Logo Bloomberg Technoz

"Impor kemungkinan akan terus menurun karena pembangkit listrik China harus memprioritaskan komitmen perdagangan jangka panjang dengan penambang domestik," kata lembaga penetapan harga lokal cqcoal.com, yang menyebut adopsi energi terbarukan yang cepat dan permintaan industri yang melemah sebagai faktor penekan harga.

Hal ini menjadi masalah khusus bagi eksportir Indonesia. Selama tiga tahun terakhir, China meningkatkan impor lignit, atau batu bara coklat, dari negara Asia Tenggara tersebut, mencampurnya dengan kualitas yang lebih tinggi untuk digunakan di pembangkit listrik.

Namun, jatuhnya harga domestik ke level terendah dalam empat tahun terakhir memungkinkan perusahaan utilitas untuk mendapatkan pasokan berkualitas lebih baik dengan harga lebih murah.

Selain itu, pemerintah Indonesia sedang mempertimbangkan pungutan ekspor batu bara, yang akan mengurangi daya tarik bahan bakar tersebut bagi pembeli di China.

Beberapa kelonggaran terhadap kelebihan pasokan domestik mungkin akan terjadi. Beijing memperingatkan bahwa mereka mungkin akan menutup tambang batu bara yang terbukti memproduksi di atas batas yang diizinkan.
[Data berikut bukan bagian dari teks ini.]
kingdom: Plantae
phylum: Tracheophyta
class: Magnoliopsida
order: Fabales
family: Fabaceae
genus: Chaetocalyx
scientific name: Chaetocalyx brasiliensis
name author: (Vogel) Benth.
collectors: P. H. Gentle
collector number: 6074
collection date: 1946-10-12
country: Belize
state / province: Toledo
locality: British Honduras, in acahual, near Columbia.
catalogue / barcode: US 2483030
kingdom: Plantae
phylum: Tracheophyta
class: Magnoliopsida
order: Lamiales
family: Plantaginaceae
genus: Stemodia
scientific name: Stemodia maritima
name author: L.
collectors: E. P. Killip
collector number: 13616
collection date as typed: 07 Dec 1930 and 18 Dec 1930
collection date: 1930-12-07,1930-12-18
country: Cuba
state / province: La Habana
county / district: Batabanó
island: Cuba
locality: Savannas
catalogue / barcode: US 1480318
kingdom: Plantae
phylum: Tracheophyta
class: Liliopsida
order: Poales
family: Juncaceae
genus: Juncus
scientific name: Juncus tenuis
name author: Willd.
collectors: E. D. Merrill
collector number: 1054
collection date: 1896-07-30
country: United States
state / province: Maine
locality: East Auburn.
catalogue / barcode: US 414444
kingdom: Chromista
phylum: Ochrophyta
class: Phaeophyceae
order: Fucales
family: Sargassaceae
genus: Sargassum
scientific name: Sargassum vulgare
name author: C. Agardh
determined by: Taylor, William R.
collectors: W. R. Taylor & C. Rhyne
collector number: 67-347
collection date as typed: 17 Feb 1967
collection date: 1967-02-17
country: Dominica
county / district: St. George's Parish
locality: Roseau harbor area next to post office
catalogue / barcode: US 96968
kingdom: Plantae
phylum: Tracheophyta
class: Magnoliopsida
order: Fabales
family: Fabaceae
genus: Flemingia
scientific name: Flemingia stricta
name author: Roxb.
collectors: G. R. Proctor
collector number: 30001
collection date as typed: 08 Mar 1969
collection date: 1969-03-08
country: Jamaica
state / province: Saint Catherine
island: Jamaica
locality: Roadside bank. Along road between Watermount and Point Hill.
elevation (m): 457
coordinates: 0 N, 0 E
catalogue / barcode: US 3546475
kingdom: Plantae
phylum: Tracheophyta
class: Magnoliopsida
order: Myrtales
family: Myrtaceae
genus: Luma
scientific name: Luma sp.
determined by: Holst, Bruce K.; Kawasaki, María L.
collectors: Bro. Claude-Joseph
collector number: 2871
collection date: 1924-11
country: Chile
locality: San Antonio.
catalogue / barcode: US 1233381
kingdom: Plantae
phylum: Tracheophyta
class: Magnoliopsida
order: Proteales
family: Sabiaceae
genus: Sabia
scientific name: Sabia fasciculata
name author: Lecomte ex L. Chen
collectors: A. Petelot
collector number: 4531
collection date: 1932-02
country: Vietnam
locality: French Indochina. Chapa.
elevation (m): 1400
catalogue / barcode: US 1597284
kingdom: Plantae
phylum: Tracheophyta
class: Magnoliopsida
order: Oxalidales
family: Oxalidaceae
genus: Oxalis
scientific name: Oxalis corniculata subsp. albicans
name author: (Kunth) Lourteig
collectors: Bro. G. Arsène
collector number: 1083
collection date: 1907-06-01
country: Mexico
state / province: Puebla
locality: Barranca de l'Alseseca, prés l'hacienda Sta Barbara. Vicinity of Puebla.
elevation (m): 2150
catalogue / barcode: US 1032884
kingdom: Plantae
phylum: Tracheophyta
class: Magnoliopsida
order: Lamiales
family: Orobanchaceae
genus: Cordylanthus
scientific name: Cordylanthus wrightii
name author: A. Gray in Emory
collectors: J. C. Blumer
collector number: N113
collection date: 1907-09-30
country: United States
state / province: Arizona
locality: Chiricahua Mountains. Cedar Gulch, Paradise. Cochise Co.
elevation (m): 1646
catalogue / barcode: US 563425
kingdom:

Tanda terbaru bahwa regulator serius dalam mengendalikan kelebihan kapasitas di berbagai industri.

Sementara itu, impor batu bara kokas China untuk baja turun 7,7% secara year-on-year (yoy) menjadi 9,1 juta ton. Meski begitu, angka ini 23% lebih tinggi dibandingkan bulan sebelumnya.

Akibat pengiriman batu bara Australia terdampak gangguan cuaca, permintaan yang relatif stabil justru menguntungkan pemasok batu bara berkualitas tinggi lainnya bagi China, terutama Mongolia dan Kanada.

Namun, prospek industri baja China yang terpuruk masih belum pasti. Meski margin di pabrik membaik—mendukung konsumsi bahan baku seperti bijih besi dan batu bara—upaya China untuk mengurangi kapasitas baja pada akhirnya akan melemahkan pasar bahan baku untuk tungku baja.